[Opening RECORDS SUPPLIED section]

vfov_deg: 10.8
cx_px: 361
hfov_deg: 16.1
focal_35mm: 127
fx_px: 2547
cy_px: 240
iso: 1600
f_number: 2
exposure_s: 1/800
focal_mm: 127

[Closing RECORDS SUPPLIED section]
[Opening RECORDS SUPPLIED section]

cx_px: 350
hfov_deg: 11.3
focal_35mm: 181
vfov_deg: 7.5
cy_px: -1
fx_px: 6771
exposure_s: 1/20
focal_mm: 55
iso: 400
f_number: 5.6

[Closing RECORDS SUPPLIED section]

Look above for the line with "vfov_deg: 7.5" and the line with "f_number: 5.6"; transcribe both and all lines in between, exactly, and nothing else.

(REPLY TO THE TASK)
vfov_deg: 7.5
cy_px: -1
fx_px: 6771
exposure_s: 1/20
focal_mm: 55
iso: 400
f_number: 5.6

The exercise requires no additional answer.